LA STAMPA di giovedì 25 agosto 2005 pubblica unarticolo di Fiamma Nirenstein sul futuro politico di Ariel Sharon.

Ecco il testo:

La violenza dell’antipatia verso Ariel Sharon proprio dentro il suo partito, mentre nel Paese ha ancora la maggioranza dei consensi, è una sorpresa per tutti, ma forse non per lui, che mantiene un volto totalmente indifferente. «Sharon a casa» scrivono gli attivisti del Likud, il partito del primo ministro, sui loro cartelli durante le riunioni intensive del post-sgombero. «La nostra sarà una vendetta politica senza pietà: ti manderemo nella tua Mukata, nel ranch di Havat ha Shikmim a accarezzare le pecore per il resto dei tuoi giorni», gli ha urlato in Parlamento il presidente del partito nazionalista religioso, Effi Eitam. E Uzi Landau, capo dei ribelli del Likud, lo ha trattato niente di meno che di «corrotto, crudele e senza cuore».

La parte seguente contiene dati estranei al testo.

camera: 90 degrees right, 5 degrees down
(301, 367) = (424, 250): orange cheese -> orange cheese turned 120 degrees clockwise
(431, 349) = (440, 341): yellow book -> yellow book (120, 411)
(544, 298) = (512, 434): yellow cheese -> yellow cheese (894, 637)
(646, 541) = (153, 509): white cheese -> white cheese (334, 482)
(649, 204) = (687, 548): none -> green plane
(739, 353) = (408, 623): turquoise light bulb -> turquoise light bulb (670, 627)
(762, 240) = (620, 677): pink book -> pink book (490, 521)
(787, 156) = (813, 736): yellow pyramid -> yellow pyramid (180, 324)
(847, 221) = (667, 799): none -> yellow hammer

Così la destra tratta Ariel Sharon, dopo il più grande successo della sua vita, la riuscita dello sgombero di Gaza e di parte della Samaria: si prevedevano scontri letali, spargimento di sangue, e una pioggia di missili kassam sui soldati e i cittadini nel Gush Katif: niente di tutto questo è accaduto. Molta disperazione, qualche irrilevante scontro fisico, e un’uscita dolorosa, talora tragica, ma veloce, pacifica e sostanzialmente contenuta nei limiti delle regole democratiche. Ma la regola per cui una scelta di leadership molto coraggiosa costa sempre cara, unita all’ondata emotiva che ha accompagnato la sofferenza dei settler e alle preoccupazioni per la sicurezza di Israele di cui Netanyahu è portabandiera da quando è uscito dal governo, hanno creato una situazione di pericolo per Sharon proprio nel momento in cui la sua popolarità raggiunge vette senza precedenti sul terreno internazionale.

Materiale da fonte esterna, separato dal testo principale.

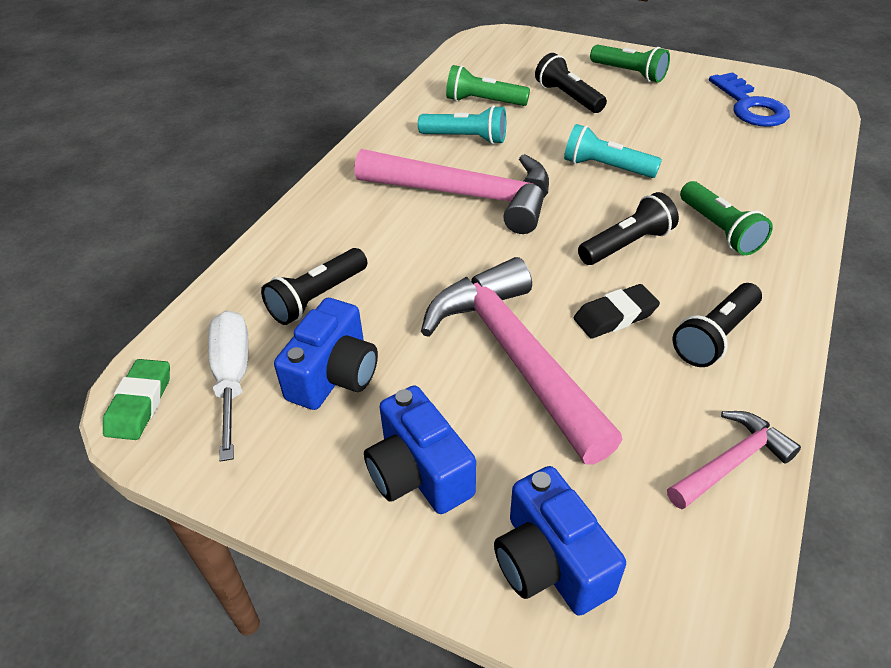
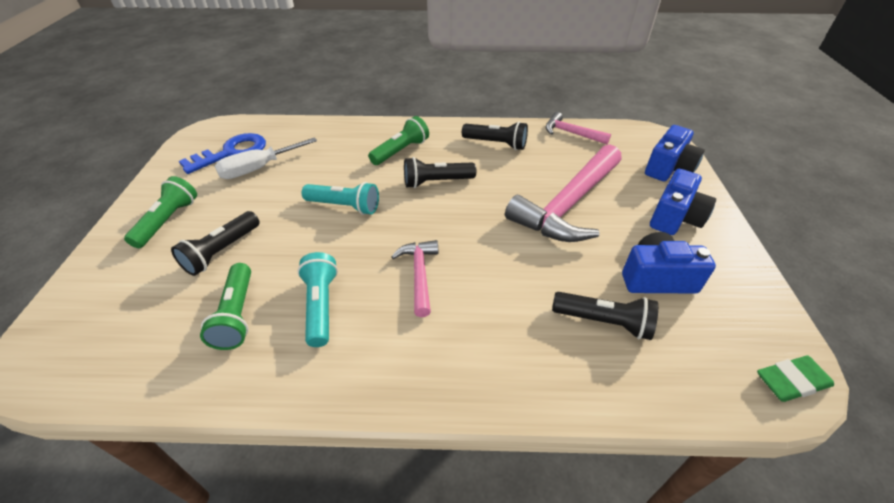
camera: 115 degrees left, 0 degrees up
(233, 378) = (714, 334): white screwdriver -> white screwdriver (258, 168)
(466, 196) = (419, 275): pink hammer -> pink hammer, size x0.50
(606, 167) = (345, 206): turquoise flashlight -> turquoise flashlight turned 75 degrees counterclockwise
(615, 316) = (506, 176): black eraser -> none
(626, 244) = (436, 182): black flashlight -> black flashlight turned 45 degrees counterclockwise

E di fatto, una ricerca del giornale Ha’aretz di ieri, confermata da un’altra del quotidiano Yediot Aharonot mostrano che nel Likud la sua situazione è grave: faccia a faccia, Netanyahu prende il 47 per cento delle preferenze nel partito, e Sharon solo il 37; Landau, l’altro aspirante a essere prescelto alle prossime primaries prende il 45 contro il 37 di Sharon. In una gara a tre, Sharon è sul filo del rasoio: prende il 30 per cento mentre Landau può contare sul 24 e Netanyahu il 26. In effetti, Sharon ha sempre avuto solo il supporto di un terzo del suo partito per attuare il disimpegno. Adesso, dunque, che cosa può fare il premier, che ormai comincia ad essere accusato anche di avere i suoi 78 anni, per ambire di nuovo al ruolo di primo ministro?
Se la strada deve essere quella dell’incarico del Likud, non può che fare di tutto perché Abu Mazen seguiti a contenere, come ha fatto nei giorni dello sgombero, le organizzazioni terroristiche e non consenta loro di colpire nei prossimi mesi; e d’altra parte deve fermare con aiuti e abilità straordinari la protesta dei nuovi «profughi» del Gush Kativ, che accusano il governo di averli abbandonati a un destino crudele dopo averli strappati dalle loro case. Oppure, ha altre due strade: andare a una spaccatura del Likud, guidarne la fazione di sinistra e battere la parte di Nethanyahu. O, infine, dare il via a un tsunami politico senza precedenti: abbandonare il Likud e creare, con i laburisti e con il partito laico dello Shinui, una formazione di centro lasciando le estreme al loro destino.
Ma Sharon è affezionato al Likud, e di certo, col carattere pertinace e duro che lo caratterizza, rimugina in compagnia dei suoi consiglieri una strategia di riconquista di quello che considera a tutti gli effetti il suo partito.